Lenox Hill Hospital / Northwell Health, New York, NY, USA.

OBJECTIVE: Patients who undergo repair of an acute type A dissection are still at risk for significant morbidity. Not only do patients sometimes require intervention on the downstream dissected aorta, they may also accrue complications related to the proximal repair itself. We present an unusual complication of chronic type A dissection in a patient who had already undergone prior repair. METHODS: Our technique for addressing a chronic type A dissection is demonstrated in a 73 year-old female who presents with a 9cm dissected ascending aortic aneurysm with contained rupture, severe aortic insufficiency, and an aorta to right atrial communication, 12 years after prior repair of an acute dissection.

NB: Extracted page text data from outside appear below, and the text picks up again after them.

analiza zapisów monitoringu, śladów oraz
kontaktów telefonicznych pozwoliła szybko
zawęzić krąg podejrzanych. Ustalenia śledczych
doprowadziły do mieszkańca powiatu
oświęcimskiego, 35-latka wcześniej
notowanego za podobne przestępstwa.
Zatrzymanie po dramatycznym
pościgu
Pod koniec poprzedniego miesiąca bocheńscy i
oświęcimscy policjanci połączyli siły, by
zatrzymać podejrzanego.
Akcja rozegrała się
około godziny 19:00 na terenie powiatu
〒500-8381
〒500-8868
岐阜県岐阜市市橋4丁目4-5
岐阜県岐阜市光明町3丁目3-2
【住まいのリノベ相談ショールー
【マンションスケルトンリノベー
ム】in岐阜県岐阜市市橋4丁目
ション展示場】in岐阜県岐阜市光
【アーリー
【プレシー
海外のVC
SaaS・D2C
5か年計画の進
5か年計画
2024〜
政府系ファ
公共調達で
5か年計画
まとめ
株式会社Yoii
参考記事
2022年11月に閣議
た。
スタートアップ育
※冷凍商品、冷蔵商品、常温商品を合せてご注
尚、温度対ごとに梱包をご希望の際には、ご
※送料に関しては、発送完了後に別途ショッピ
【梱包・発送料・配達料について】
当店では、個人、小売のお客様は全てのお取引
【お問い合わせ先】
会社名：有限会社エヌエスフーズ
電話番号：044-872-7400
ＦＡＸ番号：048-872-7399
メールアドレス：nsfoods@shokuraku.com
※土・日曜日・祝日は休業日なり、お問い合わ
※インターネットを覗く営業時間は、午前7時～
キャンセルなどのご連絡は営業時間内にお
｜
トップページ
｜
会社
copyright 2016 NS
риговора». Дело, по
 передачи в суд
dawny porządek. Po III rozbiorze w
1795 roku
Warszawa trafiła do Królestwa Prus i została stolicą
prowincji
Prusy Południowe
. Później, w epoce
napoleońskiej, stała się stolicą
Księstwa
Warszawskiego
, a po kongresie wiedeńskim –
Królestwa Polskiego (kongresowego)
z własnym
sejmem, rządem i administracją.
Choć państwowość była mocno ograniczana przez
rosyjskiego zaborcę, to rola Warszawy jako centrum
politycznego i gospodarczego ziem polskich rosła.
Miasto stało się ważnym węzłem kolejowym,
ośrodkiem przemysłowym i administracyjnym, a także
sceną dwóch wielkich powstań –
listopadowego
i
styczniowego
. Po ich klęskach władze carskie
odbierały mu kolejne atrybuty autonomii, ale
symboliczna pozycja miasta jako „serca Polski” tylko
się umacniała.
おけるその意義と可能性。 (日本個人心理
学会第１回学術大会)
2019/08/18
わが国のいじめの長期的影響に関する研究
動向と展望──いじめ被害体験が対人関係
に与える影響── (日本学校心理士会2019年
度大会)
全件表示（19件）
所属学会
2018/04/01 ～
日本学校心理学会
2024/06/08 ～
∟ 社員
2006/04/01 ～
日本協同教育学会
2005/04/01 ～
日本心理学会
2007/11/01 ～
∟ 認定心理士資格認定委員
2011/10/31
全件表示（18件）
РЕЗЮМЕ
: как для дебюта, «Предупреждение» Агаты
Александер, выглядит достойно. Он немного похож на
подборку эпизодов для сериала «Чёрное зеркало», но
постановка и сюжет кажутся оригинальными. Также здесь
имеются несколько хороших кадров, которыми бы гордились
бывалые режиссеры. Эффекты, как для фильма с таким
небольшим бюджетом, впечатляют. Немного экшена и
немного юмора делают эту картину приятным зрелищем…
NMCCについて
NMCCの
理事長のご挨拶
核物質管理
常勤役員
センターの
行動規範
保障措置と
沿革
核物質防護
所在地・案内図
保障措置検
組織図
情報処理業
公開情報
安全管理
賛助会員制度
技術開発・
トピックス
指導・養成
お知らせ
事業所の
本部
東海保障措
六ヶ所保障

RESULTS: As illustrated in the video presentation, a small patch of prosthetic material was utilized to repair the patient's original acute aortic dissection. The aneurysm was opened, the true lumen was identified, and a new graft was sewn to the proximal arch. A fistula to the right atrium was repaired primarily. A new aortic root was constructed using a bioprosthetic valve-conduit composite graft. Vein grafts were used to perfuse each of the two main coronary arteries, rather than risk undue tension on friable tissue that may result from utilizing a typical button technique. CONCLUSIONS: Chronic type A dissection can be challenging enough to repair in and of itself, let alone in a patient with prior focal patch repair of a dissected aorta. An aorta to right atrial fistula is merely another unusual complication of chronic type A dissection.